+++ Dataset entries +++

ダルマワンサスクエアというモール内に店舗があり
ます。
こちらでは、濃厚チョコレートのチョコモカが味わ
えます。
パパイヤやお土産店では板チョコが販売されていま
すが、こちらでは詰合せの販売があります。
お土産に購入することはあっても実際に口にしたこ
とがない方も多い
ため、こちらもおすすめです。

+++

- _What this task involves_
Retype word for word the line above with "パパイヤやお土産店では板チョコが販売されていま" and all lines after it, nothing else.

- _Answer area_
パパイヤやお土産店では板チョコが販売されていま
すが、こちらでは詰合せの販売があります。
お土産に購入することはあっても実際に口にしたこ
とがない方も多い
ため、こちらもおすすめです。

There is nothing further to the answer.